So much has changed since I last blogged about making Epic Frontiers, I decided to address something that many developers have a hard time with: Server Architectures. Now, server architecture is something that is more of an IT skill than a game design skill, but with the proliferation of social gaming and online-enabled gaming in general, it’s something that designers need to be very well aware of. As a matter of discussion, I’ll talk about server architecture as it relates to one of my own projects, an MMORPG demo named Epic Frontiers.
Now, Epic Frontiers was based on a T3D server which connected to a MySQL database directly, serving all of the information to the client machine through the game server. It’s an old architecture that looks like so (I’m omitting Authentication and Master Servers because they are mainly involved only in the beginning of the game interaction cycle):
So basic that it's not secure...
That’s a bad network design for a couple of reasons:
- Security: First and foremost, if that T3D server gets compromised, the hacker has a direct connection to the database, and you’re pretty much dead in the water. It’s as simple as that.
- Server Load: The T3D server is already doing so much for the game world that adding database queries to the list of things to do is asking a bit much. Throw 200 players onto a T3D server, and with all the crafting, trading, and combat, the server might start sparing a CPU cycle or two towards plotting to murder you in your sleep. Also, if you have any sort of scaling system in place, your server is probably going to take advantage of it earlier than you might want it to, translating into higher costs of running the game.
- Complexity: There’s easier ways to get your data than to assemble SQL statements using Torque Script, and mixing database calls and bugs with gameplay just means that your debugging gets that much more complex.
So, “a couple” means three to me. It actually means two, but being a programmer, I’m counting from 0, so there you go… Anyway, going by the above, there was an iteration of server architecture that solved the above issues (two and a half of them, anyway) by placing a web-server between the T3D server and the database server. What this did was make the T3D server ask a web server to fetch the data, which it then passed to the player. The network architecture looked like so:
Better, but still very basic...
It’s a more secure design, in that if a hacker got into the server running T3D, they would then need to hack into the web server, which was between the T3D server and the database server- or they could try directly for the database server, but at least the password wouldn’t be sitting inside a T3D instance, and you could enforce some very strict security rules on the database server that could force them to have to compromise the web server first or else be very creative.

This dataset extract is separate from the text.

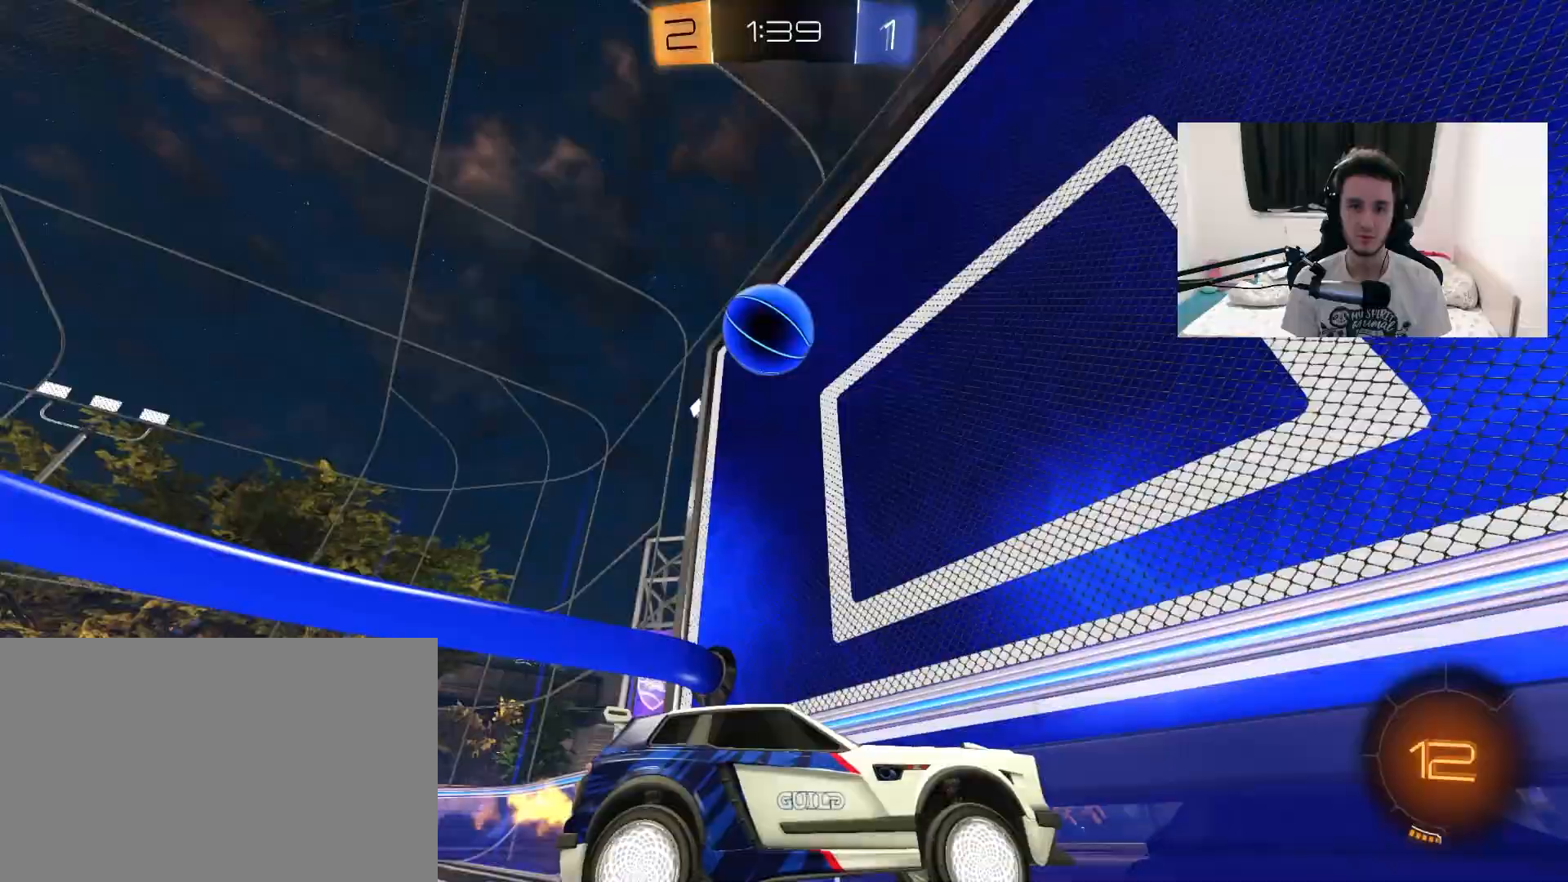
{"buttons": ["CROSS", "R2"], "left_stick": "center", "right_stick": "center", "events": [[83, "left_stick", "center"], [200, "left_stick", "down-right"], [283, "CROSS", "up"], [400, "CROSS", "down"], [400, "left_stick", "center"]]}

Secondly, you’ve taken load off of the server by using things like TCPObject and HTTPObject to ask a web server for data, which is then fetched by that web server. T3D just uses the data whenever it comes in, and issues in grabbing that data won’t impact the entire server (unless the data relates to the operation of the entire server). So that will translate into lower operating costs over time, and higher performance of the server.
And second-and-a-halfly: Complexity. This is only a half-point, because T3D is still making all of the database calls on behalf of the player, not to mention all of the calculations for some of these things. Want to craft something? Your request goes to the T3D server, which then queries the database, and then uses that information to figure out if you’ve successfully crafted your thing, and then it notifies you. Hurray- you’ve just made T3D do something that you can offload to an app that was made specifically for the task!
That’s right- what are you doing asking T3D to mediate crafting, which (depending on your gameplay mechanics, but I’m assuming your run-of-the-mill MMO crafting here) doesn’t really happen in the game world? Think about it: When a player crafts, their client plays an animation while in the background, the game server tries to figure out the crafting mechanics. That can be done either in Torque Script or in code, but either way, it’s being done by T3D, which has lots of other things to worry about, like positions of player, physics (if you’re using it), AI, etc. But crafting doesn’t have to happen within the T3D server to happen in the game, does it? I mean, we’re already having T3D ask a web-server for which items are in a player’s backpack when they click on their inventory, right? Wouldn’t it be easier to offload crafting to an application server running a crafting app which is optimized to just figure this stuff out? Can’t crafting queries be directed to that application server using TCPObjects and/or HTTPObjects in the same way that database queries can?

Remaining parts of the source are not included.